Let’s say you call GET /course-progressions at 9:00 AM and get:
{
  "id": "prog123",
  "status": "IN_PROGRESS",
  "changed_at": "2023-10-01T08:00:00Z",
  "course_revision": {
    "id": "revision456",
    "title": "Introduction to Sales",
    "changed_at": "2023-10-01T08:00:00Z"
  }
}
At 10:00 AM, the course revision’s title is changed to “Advanced Sales Techniques” in the LMS. If you then call GET /course-progressions?updated_after=2023-10-01T09:00:00Z, you’ll receive:
{
  "id": "prog123",
  "status": "IN_PROGRESS",
  "changed_at": "2023-10-01T08:00:00Z", // <- Same timestamp!
  "course_revision": {
    "id": "revision456",
    "title": "Advanced Sales Techniques", // <- Updated data
    "changed_at": "2023-10-01T10:00:00Z" // <- New timestamp
  }
}
Key Point: The progression’s changed_at remains unchanged, but the progression is still returned because it contains updated nested course data.

Best Practice

When using updated_after filtering:
  1. Don’t assume a record was directly modified just because it’s returned
  2. Compare nested data to determine what actually changed
  3. Use the nested objects’ changed_at fields to identify which parts were updated
  4. Design your sync logic to handle both direct and indirect changes

FAQ

Why do you not provide the changed data inside of data-changed?

We want to make integrating with Kombo as simple as possible for you. Since we recommend running occasional full fetches anyways, it means you can re-use most of your logic for both fetch types. Furthermore, this allows you to iterate and upsert data at your own pace. Unlike if we were to send you a really large payload after an initial sync. By listening to just this single unified webhook, you are always guaranteed to benefit from our latest innovations to help you get the freshest data.

How often do you send the data-changed event? Do you debounce the webhook?

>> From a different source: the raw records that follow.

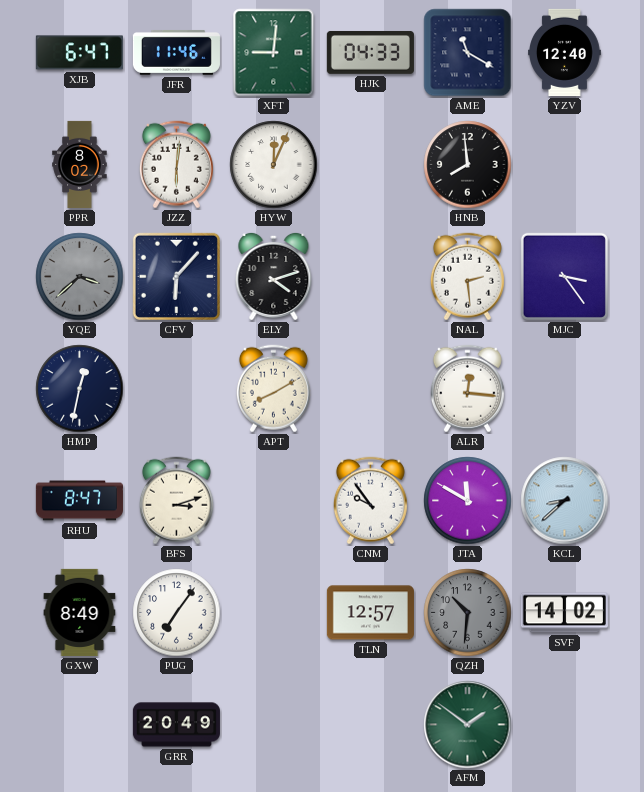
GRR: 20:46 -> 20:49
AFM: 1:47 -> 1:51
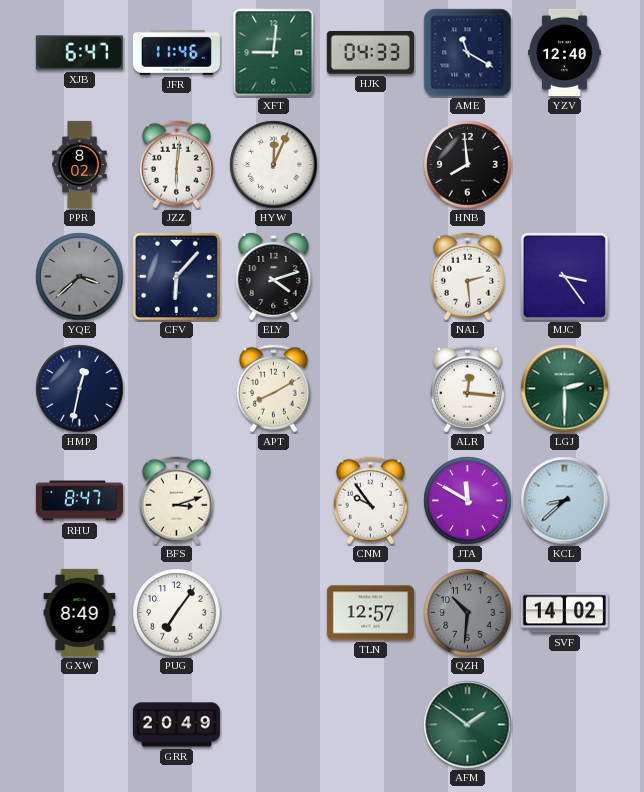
LGJ: none -> 2:30
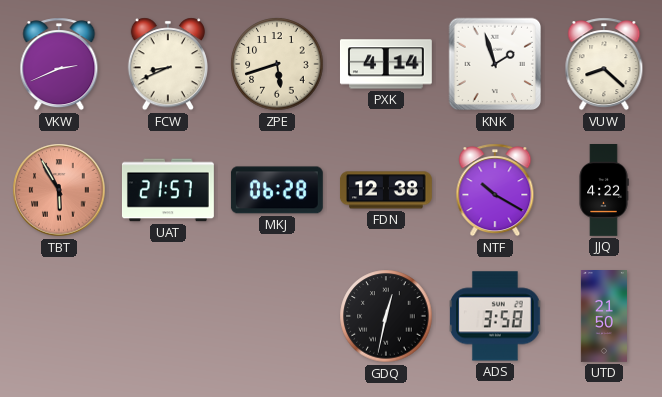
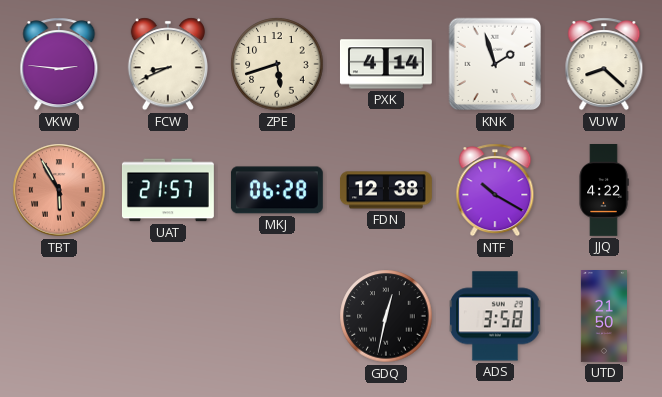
VKW: 2:41 -> 2:46
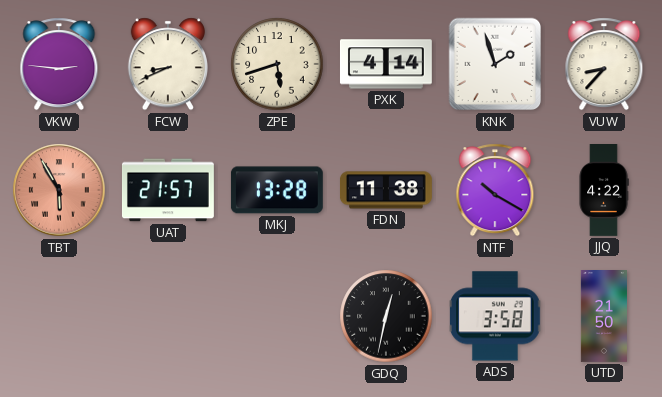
VUW: 8:22 -> 8:37
MKJ: 06:28 -> 13:28
FDN: 12:38 -> 11:38
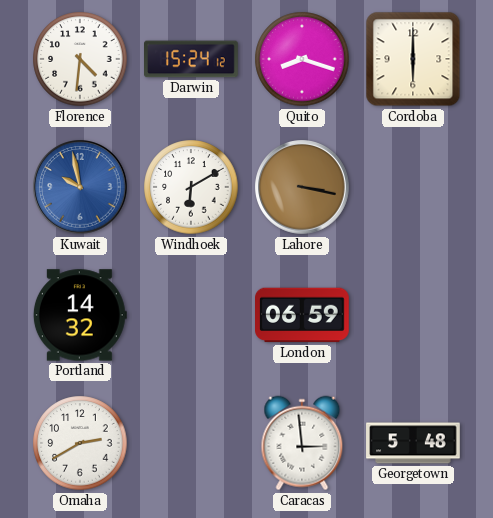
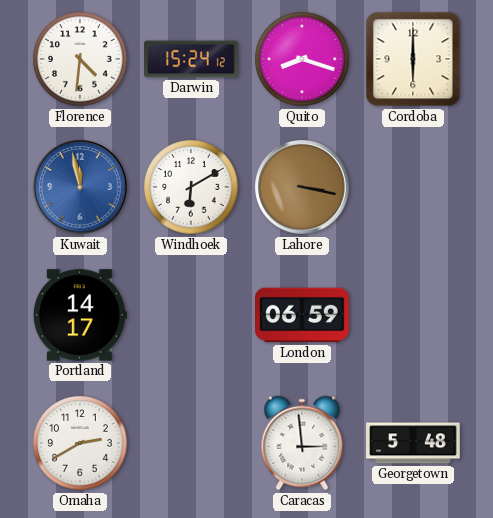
Kuwait: 9:58 -> 11:58
Portland: 14:32 -> 14:17
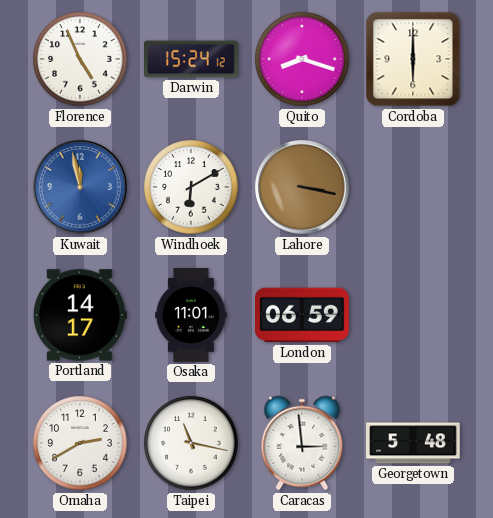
Florence: 4:31 -> 4:56
Osaka: none -> 11:01
Taipei: none -> 11:17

Yes, by default we debounce data-changed with a 30-second window. That means no matter how many events we’re receiving, you’ll receive at most one webhook every 30 seconds. This works as follows: The first time this event fires, we will pass it through to you right away. Then we will wait 30 seconds. All the events we receive in those 30 seconds will then be sent to you as a single update with the next webhook. For more details, please refer to the webhooks page.